El domingo es argentino: un día que nos hace olvidar diferencias
Me llevó dos horas salir de la cama para llegar a la cocina y hacerme un jarrón de café con paltas y huevos revueltos. El sol de la mañana, mientras caminaba a Luna por la calle, comenzaba a anunciar el fin del invierno. Cuando Buenos Aires se viste de primavera muestra su mejor humor entre flores de jacarandá y los cambios de hábitos que abrazan los primeros calores. En La Boca, la mañana da su verdadero carácter de barrio antes de la llegada de los turistas al mediodía. En esas horas tempranas se disfruta del ir y venir de los lugareños, especialmente los domingos, cuando salen por un café o para hacer las ultimas compras en los almacenes para el almuerzo.
Me desperté con la indolencia del domingo. Me sentía bien, me había acostado tarde luego de una gira de trabajo, charlas y clases de cocina por distintos puntos del país. Las ocho horas de sueño me dejaron en forma, pero con la aguda pereza del descanso. Cada provincia esta llena de costumbres con rasgos culturales de nuestro país. Esas características se extienden y prosperan desde las zonas rurales hacia ciudades y pueblos, abrazando los gestos mismos de la vida, del amor y la cotidianidad.

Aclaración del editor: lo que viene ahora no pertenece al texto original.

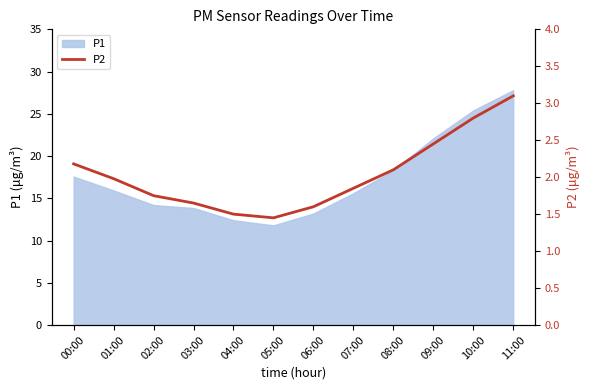

Approximately how many times larger is the value at 06:00 compared to 01:00?

0.8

Luego del viaje reflexioné sobre una de las cosas más admirables que compartimos todos los argentinos: aquella costumbre de sentarnos a la mesa, comer, conversar y disfrutar de largas sobremesas. Donde las migas del mantel parecen abrazar las servilletas sucias, donde las acaloradas discusiones de futbol nos hacen creer que vemos a los jugadores con el balón en la mesa, gambeteando sobre el mantel, sumados a recuerdos, nostalgia o política, presente y sueños.

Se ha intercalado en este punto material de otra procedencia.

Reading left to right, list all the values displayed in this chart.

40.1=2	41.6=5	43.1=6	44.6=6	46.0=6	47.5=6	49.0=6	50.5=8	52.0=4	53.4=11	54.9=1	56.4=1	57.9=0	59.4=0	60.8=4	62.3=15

Somos un conjunto de efervescencias a los que, a veces en bandos opuestos, los domingos nos hacen a todos tomarnos de la mano, olvidar diferencias y compartir.
No somos adustos para comer o conversar, sin importar si el mantel es de hule o lino; todos parecemos disfrutar y honrar ese hacer de palabras y bocados con la misma pasión. Ese día, la familia parece extenderse con amigos y vecinos, y el domingo pasa a ser de todos. Así educamos a nuestros hijos con aquel festejo honroso de almuerzo, donde la mesa agasaja a la familia y la amistad. Quizá para los niños este andar de charlas, amores, asados y ensaladas mixtas sea una enseñanza tan importante como la escuela, porque aquel hecho de encumbrar el compartir es un acto de respeto social que llevaremos en el corazón a lo largo de la vida. El patio, la parra y la parrilla son y serán siempre la fuente de unión de todos nosotros. Carbón o leña, tira de asado o churrasco, tinto con soda o vermú, picada de salame o empanadas, la vida parece unificarnos a todos en ese andar de sabores y palabras, con extensas sobremesas de pasión.
En los barrios, con la fresca de la mañana, el domingo se comienza con el baldeado de la vereda, las escobas con su ir y venir de aguas anuncian el almuerzo que sin lugar a dudas es el recreo más lindo de la semana. No es poco.
Este andar de domingos será siempre patrio y quizá debiéramos por una vez unir fuerzas para salir adelante de la misma forma que lo hacemos ese día, con aquel nudo sagrado que nunca se rompió, convicciones a flor de piel con el respeto que le tenemos al compartir.
Creo que para las próximas elecciones se debiera votar un lunes, así el domingo todos juntos, en un abrazo de almuerzo, encontramos la misma unión que nos representa en la mesa.
Solo tomarnos las manos. El país, su gente y nuestra geografía lo merecen, para reconstruir despacio.
Nada puede ser rápido, todos lo sabemos.